The Iranian regime at every turn has befuddled and outwitted Obama. The mullahs stole an election and brutally suppressed and murdered protesters while convincing Obama to hush up or risk offending them. They made the most of “engagement.” They got the Americans to buy into a silly agreement in which an unverifiable amount of enriched uranium could be shipped out of the country. And then they nixed the deal, prolonged the pre-sanctions phase, made friends with other anti-Israeli and anti-American regimes, and turned the UN session into a forum for their own propaganda. Now they’ve topped themselves:
Iran said on Monday that it had reached an agreement, brokered by Brazil and Turkey, for a nuclear fuel swap that could undermine efforts in the United Nations to impose new sanctions on the Iranians. Iranian state media quoted senior officials as saying the deal provided for Iran to ship 1,200 kilograms — about 2,600 pounds — of low-enriched uranium to neighboring Turkey in return for 120 kilograms of 20 percent enriched uranium. …

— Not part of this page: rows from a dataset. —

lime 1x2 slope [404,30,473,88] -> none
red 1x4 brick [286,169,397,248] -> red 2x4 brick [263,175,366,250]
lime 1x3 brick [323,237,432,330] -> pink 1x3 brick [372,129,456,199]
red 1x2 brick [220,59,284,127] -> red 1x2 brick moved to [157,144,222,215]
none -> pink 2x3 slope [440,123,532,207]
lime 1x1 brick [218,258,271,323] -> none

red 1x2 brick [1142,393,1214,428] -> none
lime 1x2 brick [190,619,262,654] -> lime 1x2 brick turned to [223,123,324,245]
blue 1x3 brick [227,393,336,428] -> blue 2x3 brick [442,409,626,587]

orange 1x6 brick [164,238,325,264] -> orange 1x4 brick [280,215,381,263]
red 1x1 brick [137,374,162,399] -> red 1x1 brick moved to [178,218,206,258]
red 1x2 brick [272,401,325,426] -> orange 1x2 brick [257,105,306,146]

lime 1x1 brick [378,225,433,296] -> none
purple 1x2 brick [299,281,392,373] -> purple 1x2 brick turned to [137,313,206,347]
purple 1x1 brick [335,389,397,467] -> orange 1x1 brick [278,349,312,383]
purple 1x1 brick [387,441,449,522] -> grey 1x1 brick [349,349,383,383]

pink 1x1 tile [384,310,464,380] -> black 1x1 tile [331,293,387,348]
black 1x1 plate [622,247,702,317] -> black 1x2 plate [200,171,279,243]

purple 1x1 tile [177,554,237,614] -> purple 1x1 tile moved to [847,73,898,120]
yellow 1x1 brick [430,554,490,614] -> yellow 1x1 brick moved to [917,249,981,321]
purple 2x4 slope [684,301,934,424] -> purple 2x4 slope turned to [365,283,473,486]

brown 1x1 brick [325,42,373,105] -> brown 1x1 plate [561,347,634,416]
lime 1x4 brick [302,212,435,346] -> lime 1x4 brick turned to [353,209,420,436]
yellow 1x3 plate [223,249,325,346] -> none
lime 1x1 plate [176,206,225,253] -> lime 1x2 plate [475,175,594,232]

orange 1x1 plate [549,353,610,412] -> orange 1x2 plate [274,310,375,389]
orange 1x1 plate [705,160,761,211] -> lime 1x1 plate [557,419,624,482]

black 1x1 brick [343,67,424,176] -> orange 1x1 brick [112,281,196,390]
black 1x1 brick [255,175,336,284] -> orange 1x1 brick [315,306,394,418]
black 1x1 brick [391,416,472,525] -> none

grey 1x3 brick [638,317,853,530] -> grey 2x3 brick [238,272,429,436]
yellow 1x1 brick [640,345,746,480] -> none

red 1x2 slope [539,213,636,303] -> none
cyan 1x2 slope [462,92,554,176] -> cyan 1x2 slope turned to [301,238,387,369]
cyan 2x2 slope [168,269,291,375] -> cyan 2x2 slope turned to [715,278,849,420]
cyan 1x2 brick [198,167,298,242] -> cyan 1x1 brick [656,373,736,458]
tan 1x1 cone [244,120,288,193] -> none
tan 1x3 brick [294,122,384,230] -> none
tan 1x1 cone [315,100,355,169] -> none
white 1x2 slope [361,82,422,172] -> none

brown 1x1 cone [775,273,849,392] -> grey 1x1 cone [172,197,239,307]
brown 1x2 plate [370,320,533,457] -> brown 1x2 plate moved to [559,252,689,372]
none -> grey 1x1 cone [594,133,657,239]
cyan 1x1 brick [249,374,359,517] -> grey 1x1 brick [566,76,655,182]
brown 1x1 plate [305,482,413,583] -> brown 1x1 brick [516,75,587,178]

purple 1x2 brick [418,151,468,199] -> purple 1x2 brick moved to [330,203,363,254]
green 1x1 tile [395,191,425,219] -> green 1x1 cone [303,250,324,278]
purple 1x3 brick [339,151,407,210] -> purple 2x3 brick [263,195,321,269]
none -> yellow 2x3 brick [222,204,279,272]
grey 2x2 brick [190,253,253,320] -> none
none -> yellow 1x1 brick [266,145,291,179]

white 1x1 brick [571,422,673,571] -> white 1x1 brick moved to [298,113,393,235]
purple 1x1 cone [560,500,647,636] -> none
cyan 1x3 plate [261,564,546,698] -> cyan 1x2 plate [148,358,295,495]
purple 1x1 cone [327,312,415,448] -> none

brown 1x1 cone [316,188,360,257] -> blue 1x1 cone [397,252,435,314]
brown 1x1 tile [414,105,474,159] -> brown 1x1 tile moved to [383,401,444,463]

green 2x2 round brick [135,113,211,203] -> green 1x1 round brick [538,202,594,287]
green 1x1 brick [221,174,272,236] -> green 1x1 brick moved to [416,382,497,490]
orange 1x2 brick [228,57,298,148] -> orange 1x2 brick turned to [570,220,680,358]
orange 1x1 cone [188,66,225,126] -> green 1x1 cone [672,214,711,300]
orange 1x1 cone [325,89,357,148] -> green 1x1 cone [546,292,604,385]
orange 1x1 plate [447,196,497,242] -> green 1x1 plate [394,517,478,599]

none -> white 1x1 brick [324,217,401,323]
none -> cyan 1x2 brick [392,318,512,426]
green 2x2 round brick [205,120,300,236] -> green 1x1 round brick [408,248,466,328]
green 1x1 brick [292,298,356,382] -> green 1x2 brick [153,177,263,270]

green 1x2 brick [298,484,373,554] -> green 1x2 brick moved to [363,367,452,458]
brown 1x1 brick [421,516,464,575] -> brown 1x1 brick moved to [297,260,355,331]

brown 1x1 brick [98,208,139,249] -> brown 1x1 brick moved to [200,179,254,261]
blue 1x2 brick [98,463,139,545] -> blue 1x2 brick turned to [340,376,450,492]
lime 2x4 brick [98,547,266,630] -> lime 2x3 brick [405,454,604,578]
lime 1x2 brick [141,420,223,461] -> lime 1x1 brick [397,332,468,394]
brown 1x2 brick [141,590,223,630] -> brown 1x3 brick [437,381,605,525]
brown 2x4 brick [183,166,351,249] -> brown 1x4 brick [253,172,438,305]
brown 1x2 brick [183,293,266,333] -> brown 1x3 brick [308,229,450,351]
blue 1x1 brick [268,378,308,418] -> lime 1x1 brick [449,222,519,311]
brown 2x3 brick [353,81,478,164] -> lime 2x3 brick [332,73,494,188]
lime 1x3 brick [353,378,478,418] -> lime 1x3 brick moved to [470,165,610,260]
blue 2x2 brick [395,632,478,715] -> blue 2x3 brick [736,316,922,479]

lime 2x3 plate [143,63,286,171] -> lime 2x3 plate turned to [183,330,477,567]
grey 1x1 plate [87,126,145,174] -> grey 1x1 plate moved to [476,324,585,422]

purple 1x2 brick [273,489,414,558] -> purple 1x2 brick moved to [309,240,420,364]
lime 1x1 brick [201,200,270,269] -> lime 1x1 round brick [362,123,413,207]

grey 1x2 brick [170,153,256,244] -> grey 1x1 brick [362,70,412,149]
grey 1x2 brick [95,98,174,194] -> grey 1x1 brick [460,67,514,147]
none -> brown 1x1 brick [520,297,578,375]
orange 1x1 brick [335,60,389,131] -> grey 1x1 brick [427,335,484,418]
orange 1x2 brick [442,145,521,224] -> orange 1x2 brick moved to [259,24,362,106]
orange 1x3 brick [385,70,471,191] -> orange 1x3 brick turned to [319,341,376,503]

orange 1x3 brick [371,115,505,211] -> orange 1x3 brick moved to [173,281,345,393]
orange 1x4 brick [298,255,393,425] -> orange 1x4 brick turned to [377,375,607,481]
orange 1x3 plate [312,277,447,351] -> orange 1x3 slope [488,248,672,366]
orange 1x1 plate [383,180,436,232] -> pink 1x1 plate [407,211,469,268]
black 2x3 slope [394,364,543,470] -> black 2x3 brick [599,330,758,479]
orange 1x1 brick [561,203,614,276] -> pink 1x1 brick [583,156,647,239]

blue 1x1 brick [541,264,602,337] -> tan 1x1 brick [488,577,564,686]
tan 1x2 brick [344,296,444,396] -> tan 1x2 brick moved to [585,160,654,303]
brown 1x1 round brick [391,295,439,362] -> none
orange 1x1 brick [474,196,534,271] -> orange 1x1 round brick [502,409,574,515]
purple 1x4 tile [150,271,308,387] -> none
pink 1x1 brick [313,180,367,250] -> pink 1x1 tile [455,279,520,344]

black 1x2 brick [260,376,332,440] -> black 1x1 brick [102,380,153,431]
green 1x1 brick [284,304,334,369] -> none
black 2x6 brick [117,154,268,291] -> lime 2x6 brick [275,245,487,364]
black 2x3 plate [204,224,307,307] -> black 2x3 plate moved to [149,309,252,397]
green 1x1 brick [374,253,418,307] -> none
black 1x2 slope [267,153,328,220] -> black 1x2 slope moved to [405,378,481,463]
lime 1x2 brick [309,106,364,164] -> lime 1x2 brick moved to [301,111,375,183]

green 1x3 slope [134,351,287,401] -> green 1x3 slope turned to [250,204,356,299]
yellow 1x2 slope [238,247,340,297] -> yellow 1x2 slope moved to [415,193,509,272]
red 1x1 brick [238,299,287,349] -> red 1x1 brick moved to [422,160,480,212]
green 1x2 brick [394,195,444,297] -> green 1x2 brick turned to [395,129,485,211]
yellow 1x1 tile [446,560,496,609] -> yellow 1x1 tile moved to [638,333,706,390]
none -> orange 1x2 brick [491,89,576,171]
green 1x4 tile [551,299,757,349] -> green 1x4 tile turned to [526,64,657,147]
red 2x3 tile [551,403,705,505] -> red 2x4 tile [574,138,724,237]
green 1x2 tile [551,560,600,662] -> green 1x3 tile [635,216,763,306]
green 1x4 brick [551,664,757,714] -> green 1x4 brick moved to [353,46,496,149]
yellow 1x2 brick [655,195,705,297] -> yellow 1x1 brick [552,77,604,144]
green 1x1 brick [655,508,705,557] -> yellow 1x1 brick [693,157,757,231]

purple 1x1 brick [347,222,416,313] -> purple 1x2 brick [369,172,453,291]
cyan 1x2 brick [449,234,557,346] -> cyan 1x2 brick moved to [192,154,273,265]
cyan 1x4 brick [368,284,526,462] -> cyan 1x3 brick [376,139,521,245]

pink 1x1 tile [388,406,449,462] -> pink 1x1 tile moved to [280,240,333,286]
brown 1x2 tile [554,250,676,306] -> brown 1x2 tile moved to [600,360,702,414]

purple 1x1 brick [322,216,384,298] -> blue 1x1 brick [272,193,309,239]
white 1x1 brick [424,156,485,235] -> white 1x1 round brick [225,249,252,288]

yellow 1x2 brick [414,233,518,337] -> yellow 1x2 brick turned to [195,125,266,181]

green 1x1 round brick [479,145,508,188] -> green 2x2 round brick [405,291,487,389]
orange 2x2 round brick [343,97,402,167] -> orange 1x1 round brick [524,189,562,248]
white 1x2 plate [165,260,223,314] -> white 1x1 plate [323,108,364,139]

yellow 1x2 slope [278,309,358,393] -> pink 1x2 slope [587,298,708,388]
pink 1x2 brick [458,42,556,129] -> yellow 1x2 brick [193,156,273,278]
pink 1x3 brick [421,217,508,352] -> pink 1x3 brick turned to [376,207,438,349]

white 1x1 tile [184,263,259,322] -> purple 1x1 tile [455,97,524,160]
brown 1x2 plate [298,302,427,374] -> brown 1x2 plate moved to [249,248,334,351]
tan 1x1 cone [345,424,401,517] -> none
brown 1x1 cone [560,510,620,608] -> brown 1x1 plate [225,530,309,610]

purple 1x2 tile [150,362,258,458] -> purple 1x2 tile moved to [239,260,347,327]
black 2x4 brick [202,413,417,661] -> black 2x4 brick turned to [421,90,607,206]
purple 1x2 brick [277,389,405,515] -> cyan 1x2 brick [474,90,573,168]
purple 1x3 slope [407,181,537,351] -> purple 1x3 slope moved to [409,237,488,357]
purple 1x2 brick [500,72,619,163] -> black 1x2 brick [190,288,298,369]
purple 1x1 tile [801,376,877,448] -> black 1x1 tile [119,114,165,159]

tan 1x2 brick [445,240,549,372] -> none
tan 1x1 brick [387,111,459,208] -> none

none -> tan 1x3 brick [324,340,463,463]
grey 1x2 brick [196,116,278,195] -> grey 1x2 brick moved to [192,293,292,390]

There was no immediate response from the United States or other nations in the international group dealing with Iran’s nuclear ambitions. … If the latest agreement meant Iran was now prepared for an exchange outside its own territory, that could represent a potentially significant step, said a diplomat in Vienna who spoke in return for anonymity because he was not authorized to brief reporters. … It was unclear whether the Obama administration, which has insisted on the need for new sanctions, would take any new iteration of the original United Nations-based deal for a fuel exchange.
This is preposterous given the dispositions of Brazil and Turkey these days, the impossibility of verification, and the likelihood that these nations would return the nuclear material whenever the Iranians wanted it. But it is not significantly less preposterous than the original deal the Obama team gushed over, and the administration may now see this as an escape hatch. (Done! Problem solved!) As the report notes, “the blessing of Turkey and Brazil for such a swap agreement could put the Obama administration in the awkward position of appearing to take an unreasonably hard line.” Because, you see, we wouldn’t want to insist on a “hard line,” namely, that a brutal Islamic fundamentalist state dedicated to the eradication of Israel be forced to forgo a nuclear program or face dire consequences.